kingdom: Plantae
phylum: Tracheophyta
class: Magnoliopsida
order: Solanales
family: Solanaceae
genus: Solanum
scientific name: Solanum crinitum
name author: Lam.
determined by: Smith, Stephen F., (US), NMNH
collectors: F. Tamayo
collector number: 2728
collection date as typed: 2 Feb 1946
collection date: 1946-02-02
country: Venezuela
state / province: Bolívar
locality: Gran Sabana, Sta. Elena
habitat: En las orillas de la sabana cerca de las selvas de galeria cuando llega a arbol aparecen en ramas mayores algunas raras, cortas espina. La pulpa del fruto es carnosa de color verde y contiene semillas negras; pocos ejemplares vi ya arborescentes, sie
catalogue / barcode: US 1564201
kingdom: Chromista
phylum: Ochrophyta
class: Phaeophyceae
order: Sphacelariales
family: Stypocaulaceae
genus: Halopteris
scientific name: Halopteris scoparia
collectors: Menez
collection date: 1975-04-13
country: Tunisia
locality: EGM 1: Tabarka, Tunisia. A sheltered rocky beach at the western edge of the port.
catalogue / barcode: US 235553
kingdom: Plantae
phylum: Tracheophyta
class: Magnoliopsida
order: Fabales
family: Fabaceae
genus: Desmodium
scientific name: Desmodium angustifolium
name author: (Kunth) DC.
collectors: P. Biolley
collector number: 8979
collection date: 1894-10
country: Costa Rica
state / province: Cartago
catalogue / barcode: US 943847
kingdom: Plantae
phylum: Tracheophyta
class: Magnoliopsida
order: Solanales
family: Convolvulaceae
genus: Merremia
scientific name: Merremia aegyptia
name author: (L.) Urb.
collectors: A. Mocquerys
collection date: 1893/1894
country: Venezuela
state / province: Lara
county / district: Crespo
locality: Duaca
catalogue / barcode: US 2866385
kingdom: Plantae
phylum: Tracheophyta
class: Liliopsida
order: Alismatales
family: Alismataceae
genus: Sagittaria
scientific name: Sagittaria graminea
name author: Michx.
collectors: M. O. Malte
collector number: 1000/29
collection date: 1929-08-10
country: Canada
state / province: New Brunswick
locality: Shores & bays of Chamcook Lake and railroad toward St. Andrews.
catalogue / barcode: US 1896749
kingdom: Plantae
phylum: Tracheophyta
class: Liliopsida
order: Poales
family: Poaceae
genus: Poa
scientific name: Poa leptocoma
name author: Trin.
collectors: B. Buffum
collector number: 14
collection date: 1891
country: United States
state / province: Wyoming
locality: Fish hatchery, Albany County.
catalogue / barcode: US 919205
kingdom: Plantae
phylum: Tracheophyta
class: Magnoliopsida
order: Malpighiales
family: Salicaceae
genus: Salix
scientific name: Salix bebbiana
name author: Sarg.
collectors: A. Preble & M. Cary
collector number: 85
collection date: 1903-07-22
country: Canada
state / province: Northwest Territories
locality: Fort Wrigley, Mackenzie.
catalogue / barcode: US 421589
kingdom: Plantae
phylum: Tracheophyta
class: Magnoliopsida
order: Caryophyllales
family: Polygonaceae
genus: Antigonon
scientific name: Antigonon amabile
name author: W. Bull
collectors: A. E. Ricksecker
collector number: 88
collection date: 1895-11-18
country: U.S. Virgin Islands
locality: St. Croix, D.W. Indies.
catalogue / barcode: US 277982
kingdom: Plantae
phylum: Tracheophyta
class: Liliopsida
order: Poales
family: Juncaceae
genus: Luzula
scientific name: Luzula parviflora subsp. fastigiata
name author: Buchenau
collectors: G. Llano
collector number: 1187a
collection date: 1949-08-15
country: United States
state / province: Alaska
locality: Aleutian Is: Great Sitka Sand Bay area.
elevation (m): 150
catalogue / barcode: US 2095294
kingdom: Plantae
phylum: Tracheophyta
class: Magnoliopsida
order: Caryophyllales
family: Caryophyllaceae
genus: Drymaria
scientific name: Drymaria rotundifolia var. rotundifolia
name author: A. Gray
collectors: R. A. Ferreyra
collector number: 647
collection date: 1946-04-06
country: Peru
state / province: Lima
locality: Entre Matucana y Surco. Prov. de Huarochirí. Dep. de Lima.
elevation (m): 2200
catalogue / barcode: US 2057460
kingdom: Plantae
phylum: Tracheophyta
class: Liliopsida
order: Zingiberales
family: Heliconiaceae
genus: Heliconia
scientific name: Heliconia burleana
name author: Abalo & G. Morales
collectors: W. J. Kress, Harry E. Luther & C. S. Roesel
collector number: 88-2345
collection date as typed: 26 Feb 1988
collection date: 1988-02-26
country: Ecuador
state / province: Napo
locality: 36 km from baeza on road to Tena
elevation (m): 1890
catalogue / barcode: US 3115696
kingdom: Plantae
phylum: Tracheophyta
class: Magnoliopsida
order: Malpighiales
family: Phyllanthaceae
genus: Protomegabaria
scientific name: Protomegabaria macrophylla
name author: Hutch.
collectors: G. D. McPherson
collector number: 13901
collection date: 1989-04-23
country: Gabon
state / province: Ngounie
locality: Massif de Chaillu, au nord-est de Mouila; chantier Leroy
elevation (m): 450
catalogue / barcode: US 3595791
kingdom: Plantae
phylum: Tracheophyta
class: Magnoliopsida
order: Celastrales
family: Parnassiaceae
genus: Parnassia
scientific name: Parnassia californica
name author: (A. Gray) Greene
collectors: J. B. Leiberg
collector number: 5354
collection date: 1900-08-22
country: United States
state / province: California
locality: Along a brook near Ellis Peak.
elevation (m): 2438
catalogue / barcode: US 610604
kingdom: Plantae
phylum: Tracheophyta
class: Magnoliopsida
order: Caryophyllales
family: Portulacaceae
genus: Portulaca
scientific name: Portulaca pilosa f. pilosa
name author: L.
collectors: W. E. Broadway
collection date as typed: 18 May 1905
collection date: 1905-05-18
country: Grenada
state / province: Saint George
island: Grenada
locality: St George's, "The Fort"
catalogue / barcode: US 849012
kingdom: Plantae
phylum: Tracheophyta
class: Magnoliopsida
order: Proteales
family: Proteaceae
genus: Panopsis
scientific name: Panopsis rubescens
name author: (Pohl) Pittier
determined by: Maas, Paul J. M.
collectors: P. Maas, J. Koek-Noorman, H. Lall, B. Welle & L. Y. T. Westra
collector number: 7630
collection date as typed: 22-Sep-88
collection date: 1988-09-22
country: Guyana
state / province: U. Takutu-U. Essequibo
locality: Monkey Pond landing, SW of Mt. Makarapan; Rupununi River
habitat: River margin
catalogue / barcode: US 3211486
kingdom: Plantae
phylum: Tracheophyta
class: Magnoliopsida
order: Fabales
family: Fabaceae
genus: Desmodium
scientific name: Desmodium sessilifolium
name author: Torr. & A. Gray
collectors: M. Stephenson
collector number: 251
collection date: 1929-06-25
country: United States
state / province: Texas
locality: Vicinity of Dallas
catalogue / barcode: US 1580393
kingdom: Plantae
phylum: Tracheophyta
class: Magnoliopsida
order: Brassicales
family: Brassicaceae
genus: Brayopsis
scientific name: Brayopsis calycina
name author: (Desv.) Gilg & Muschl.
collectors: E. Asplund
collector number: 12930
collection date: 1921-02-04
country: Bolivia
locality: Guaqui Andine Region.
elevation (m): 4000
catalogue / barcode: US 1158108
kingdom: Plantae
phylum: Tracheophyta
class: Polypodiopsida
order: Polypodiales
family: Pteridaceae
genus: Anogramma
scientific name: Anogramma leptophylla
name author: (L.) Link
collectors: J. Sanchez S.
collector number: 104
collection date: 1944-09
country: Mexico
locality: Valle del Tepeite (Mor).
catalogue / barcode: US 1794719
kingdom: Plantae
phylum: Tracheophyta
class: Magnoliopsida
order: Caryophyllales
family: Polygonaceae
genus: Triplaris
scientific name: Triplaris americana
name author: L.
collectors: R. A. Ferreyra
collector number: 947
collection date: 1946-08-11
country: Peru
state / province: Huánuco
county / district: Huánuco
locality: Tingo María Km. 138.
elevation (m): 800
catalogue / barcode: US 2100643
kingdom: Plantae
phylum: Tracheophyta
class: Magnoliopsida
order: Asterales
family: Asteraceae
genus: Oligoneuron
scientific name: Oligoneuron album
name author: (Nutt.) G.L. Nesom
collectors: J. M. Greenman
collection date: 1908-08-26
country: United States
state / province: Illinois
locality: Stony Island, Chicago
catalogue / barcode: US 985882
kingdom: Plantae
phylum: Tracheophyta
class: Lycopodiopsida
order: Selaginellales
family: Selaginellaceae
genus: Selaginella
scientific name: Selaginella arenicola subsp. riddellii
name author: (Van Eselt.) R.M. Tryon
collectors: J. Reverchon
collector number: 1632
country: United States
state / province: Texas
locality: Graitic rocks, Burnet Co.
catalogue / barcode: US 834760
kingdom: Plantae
-----
> _Problem requirements_
Repeat the records above word for word, from their first line through the line that contains "locality: Gran Sabana, Sta. Elena", including that line.

> _Reply to the exercise_
kingdom: Plantae
phylum: Tracheophyta
class: Magnoliopsida
order: Solanales
family: Solanaceae
genus: Solanum
scientific name: Solanum crinitum
name author: Lam.
determined by: Smith, Stephen F., (US), NMNH
collectors: F. Tamayo
collector number: 2728
collection date as typed: 2 Feb 1946
collection date: 1946-02-02
country: Venezuela
state / province: Bolívar
locality: Gran Sabana, Sta. Elena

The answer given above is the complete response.